Yesterday I had the good fortune of seeing the British theatre company Forced Entertainment here in Barcelona’s CCCB… and for just 7 euros!!! What a luxury, and what a beautiful way to close the great experience that teaching contemporary British theatre has been this semester. In case you’ve never heard of them, Tim Etchell’s company specialises in post-dramatic theatre, which is a trendy, vague way of calling shows which refuse to follow rules regarding plot or characterisation (perhaps ‘anti-drama’ would be a better label?). The one I saw, Spectacular, had two actors on stage: a very nice man wearing a skeleton mask and disguise, which suggest he is death one way or another, and a woman. She ‘dies’ in absolute agony for most of the show as he softly tells the audience how the performance is not at all progressing as usual. This lasted for about 80 minutes, more or less like a university lecture, and this is why I thought that ‘forced entertainment’ is an ironic label that applies to performing as fitly as to teaching. Who is forced? I’m not so sure…

To my surprise about 10 members of the audience (150 in total?) left in the middle of the show (in two separate groups, I mean). They were not entertained, forcefully or otherwise. I was glad then that students don’t do that (but I also wondered how long will it be before they catch the habit… now they go to the bathroom at least once). I myself managed not to look at my watch, always a good sign that I’m having a good time at the theatre, though I saw others doing it. One of my students, by the way, was there, earning extra points, but she left too fast for me to chat with her about the show. I did chat with my companions, two doctoral students who specialise in contemporary British drama, and we agreed that some forms of entertainment entail hard work –not as you’re entertained but in preparation for the kind of entertainment you’re being offered. We found the show funny, witty and deep and apparently so did many in the audience who cheered, clapped and even bravoed the actors (poor Claire, dying hard for so long…) As I walked out of CCCB, however, I heard a young man complain to his mates that a friend had conned him by promising that Forced Entertainment were the best company in the world. “Fancy what the worst must be like,” he quipped. At least he had stayed the whole show through.

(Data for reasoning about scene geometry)
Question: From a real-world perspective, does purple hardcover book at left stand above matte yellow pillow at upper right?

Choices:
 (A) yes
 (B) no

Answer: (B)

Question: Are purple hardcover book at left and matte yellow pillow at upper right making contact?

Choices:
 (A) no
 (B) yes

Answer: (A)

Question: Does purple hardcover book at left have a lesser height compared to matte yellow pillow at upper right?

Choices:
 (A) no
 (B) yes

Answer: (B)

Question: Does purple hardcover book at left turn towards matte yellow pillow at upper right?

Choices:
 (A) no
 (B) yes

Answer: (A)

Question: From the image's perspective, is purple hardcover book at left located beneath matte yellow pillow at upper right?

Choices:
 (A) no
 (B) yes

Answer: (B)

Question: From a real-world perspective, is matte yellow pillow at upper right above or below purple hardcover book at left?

WHAT YOU HAVE TO DO: Please extend the post about watching Forced Entertainment's Spectacular, picking up after its final sentence. This data has no connection to the post about watching Forced Entertainment's Spectacular.

EXERCISE OUTPUT:
Again: why put up with something not meant for you? I am not saying you should enjoy Forced Entertainment. I believe their name is an open, ironic acknowledgement that audiences sometimes put themselves through very odd experiences in their search for entertainment and/or enlightenment. What I’m saying is that none should force themselves to take up something they don’t enjoy, whether this is postdramatic theatre or a degree in English, with plenty of Literature.

So: find whatever you enjoy, do enjoy it and don’t spoil other people’s pleasure in what they love. There you are: today’s message.


Yes, I’m always complaining, I know. I wish I could say that all the first-year students that took the English Literature quiz last Thursday passed it with flying colours. The truth is, mark this, that only 16 out of 59 managed to score at least 50 points (out of 100).

What was the quiz about? Based on our handbook, Introduction to English Literature, it required students to identify the author for each entry in a list of 50 titles and also to assign to him/her to a period or school that had to be chosen from a closed list. It was devised as an excuse for students to read the handbook, produce a basic chronological scheme for all of Modern English Literature and learn to identify as many authors as possible, all of this in preparation for the rest of the Literature subjects in the degree. Instead, I very much fear that many students assumed that the quiz was a simple, terribly old-fashioned memoristic exercise. Perhaps, some just highlighted authors and titles on the page and never read the rest of the handbook?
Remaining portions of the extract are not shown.